What’s needed is different terms to apply to the different kinds of ‘conspiracy theorists’ – those that take on new information and those who don’t. Otherwise reasonable people are chucked into the same pigeon hole with unreasonable people – which is a mistake in my view.
Likewise ‘coincidence theorists’ can be either reasonable or unreasonable. They don’t get as much press, but I think it is a phenomenon.
Where exactly those lines can be drawn is going to be dependent on the particulars of a case as human behavior is complex enough that abstract and general rules will tend to suffer from the abundance of exceptions. One complicating factor dealing with partisan controversies is what constitutes the information base upon which judgement is to be founded. We know that people can be clever enough to lay down false clues that tend to confirm (or disconfirm) an explanatory narrative about an event, and also clever enough to obscure evidence that might lead to exposure in efforts to avoid deleterious consequences. When conscious agents are involved true information can be hidden and false information introduced into the equation.
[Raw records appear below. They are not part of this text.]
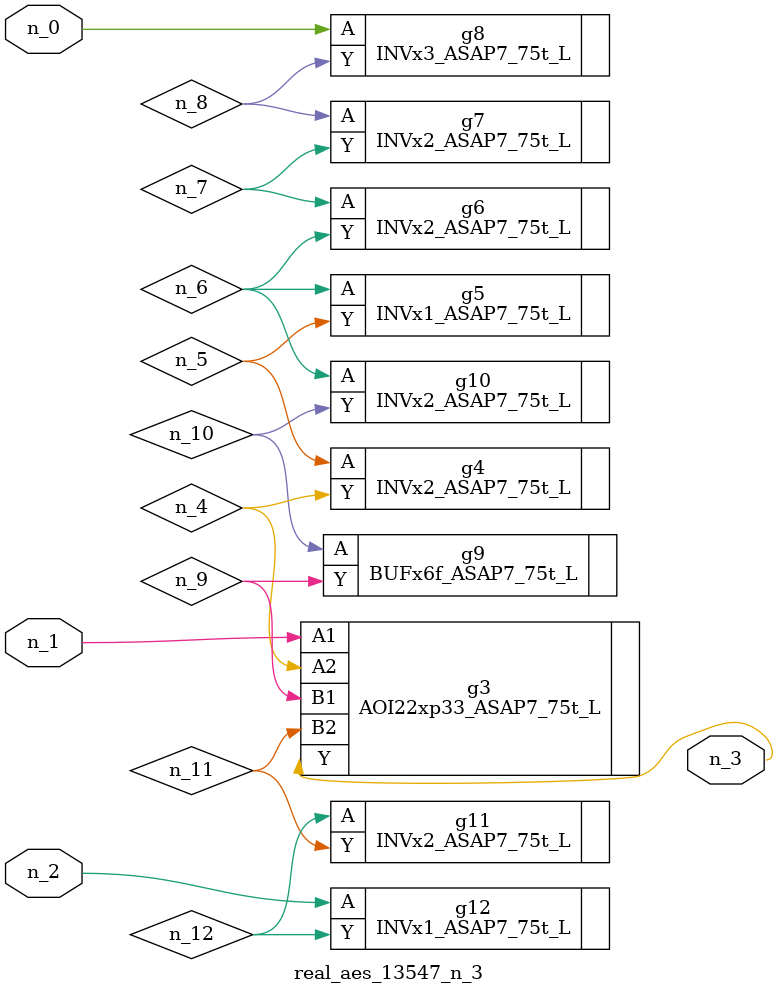
<source format=v>
module real_aes_13547_n_3 (n_0, n_2, n_1, n_3);
input n_0;
input n_2;
input n_1;
output n_3;
wire n_4;
wire n_5;
wire n_7;
wire n_9;
wire n_6;
wire n_8;
wire n_12;
wire n_10;
wire n_11;
INVx3_ASAP7_75t_L g8 ( .A(n_0), .Y(n_8) );
AOI22xp33_ASAP7_75t_L g3 ( .A1(n_1), .A2(n_4), .B1(n_9), .B2(n_11), .Y(n_3) );
INVx1_ASAP7_75t_L g12 ( .A(n_2), .Y(n_12) );
INVx2_ASAP7_75t_L g4 ( .A(n_5), .Y(n_4) );
INVx1_ASAP7_75t_L g5 ( .A(n_6), .Y(n_5) );
INVx2_ASAP7_75t_L g10 ( .A(n_6), .Y(n_10) );
INVx2_ASAP7_75t_L g6 ( .A(n_7), .Y(n_6) );
INVx2_ASAP7_75t_L g7 ( .A(n_8), .Y(n_7) );
BUFx6f_ASAP7_75t_L g9 ( .A(n_10), .Y(n_9) );
INVx2_ASAP7_75t_L g11 ( .A(n_12), .Y(n_11) );
endmodule
</source>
With regard to the conspiracies cited above I don’t think Lincoln’s idea pans out as a classic conspiracy – it seems to me a confluence of interested parties without actual collusion among them to make all the states into slave states. Clinton’s suspicion of a conspiracy among right wingers to damage her husband’s administration? I find that to be a reasonable one. But the charge against Representative Gabbard as a ‘foreign asset’ seems to me unreasonable.